PAGE TEXT:
************
You cannot use the operator == to test for the value NA in R. For example, the command chechen$deaths == NA will not tell you which observations are NA for the variable chechen$deaths, but will simply return all NA values. To identify which observations have NA values, you must use the is.na() function.

head(is.na(chechen$deaths))

## [1]  TRUE FALSE FALSE  TRUE  TRUE FALSE

Combining the commands is.na() and prop.table(), check if the missing values are indeed only in places where there was no Russian attack.

Reveal answer

prop.table(table(chechen$fire,is.na(chechen$deaths)))

##    
##     FALSE TRUE
##   0   0.0  0.5
##   1   0.5  0.0

We can clearly see here that all missing values (half of our data) for deaths are were there was no Russian shelling and all non-missing values are were there was Russian shelling.

Question 4

Let’s now make some visualisations at the distribution of insurgent attacks before and after the Russian shelling, and how it differs between those villages who were shelled and those who were not. In the lecture, we used the commands boxplot() and hist(). For example, you could run:

boxplot(chechen$preattack)

hist(chechen$preattack)

Using these commands, produce the following plots, making sure to add some proper axis labels:

A histogram of the variable postattack. Comment on one thing you find noteworthy about the distribution of the data.
************
Rewrite everything from "hist(chechen$preattack)" down to "of the data." in the R exercise text above, substituting "boxplot" for "histogram".
************
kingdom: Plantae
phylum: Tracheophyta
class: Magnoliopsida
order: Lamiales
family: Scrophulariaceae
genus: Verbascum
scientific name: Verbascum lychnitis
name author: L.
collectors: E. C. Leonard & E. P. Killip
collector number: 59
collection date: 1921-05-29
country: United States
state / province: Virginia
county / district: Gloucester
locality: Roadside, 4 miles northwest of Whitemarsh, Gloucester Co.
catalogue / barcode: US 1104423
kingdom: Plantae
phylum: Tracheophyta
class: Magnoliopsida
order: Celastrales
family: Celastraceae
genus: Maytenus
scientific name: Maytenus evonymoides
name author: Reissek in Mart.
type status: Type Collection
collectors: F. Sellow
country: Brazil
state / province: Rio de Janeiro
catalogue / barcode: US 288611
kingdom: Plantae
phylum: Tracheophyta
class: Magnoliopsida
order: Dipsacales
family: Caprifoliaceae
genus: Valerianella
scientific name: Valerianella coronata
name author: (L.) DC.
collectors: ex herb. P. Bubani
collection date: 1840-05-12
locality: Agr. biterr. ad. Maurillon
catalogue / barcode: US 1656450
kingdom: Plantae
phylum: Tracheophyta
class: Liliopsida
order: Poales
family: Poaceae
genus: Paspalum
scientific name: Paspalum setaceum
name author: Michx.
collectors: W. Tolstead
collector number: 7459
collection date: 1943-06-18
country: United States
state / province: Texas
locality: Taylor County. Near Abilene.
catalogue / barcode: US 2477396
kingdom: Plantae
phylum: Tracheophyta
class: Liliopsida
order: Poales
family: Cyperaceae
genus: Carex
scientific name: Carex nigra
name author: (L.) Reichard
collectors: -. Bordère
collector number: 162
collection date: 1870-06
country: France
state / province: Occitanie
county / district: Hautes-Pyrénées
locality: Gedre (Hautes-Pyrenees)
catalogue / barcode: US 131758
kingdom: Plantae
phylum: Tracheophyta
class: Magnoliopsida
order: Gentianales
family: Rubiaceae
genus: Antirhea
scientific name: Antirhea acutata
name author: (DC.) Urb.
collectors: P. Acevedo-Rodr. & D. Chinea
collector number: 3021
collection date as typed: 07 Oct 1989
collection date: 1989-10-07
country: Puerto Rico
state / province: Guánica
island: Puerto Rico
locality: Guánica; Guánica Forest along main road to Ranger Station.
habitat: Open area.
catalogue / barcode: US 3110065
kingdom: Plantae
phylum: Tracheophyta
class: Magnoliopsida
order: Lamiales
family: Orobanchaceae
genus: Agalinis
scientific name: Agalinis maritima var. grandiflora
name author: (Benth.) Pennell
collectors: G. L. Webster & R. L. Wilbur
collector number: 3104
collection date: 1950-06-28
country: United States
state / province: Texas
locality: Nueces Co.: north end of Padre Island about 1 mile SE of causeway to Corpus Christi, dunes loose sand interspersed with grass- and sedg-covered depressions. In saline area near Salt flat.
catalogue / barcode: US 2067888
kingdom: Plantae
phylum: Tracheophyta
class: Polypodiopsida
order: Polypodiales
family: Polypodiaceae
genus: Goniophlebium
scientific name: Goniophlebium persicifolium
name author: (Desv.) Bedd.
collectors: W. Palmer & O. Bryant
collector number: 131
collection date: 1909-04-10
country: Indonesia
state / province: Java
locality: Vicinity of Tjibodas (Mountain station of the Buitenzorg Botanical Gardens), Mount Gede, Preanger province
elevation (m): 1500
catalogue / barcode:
************
ANSWER:
hist(chechen$preattack)

Using these commands, produce the following plots, making sure to add some proper axis labels:

A boxplot of the variable postattack. Comment on one thing you find noteworthy about the distribution of the data.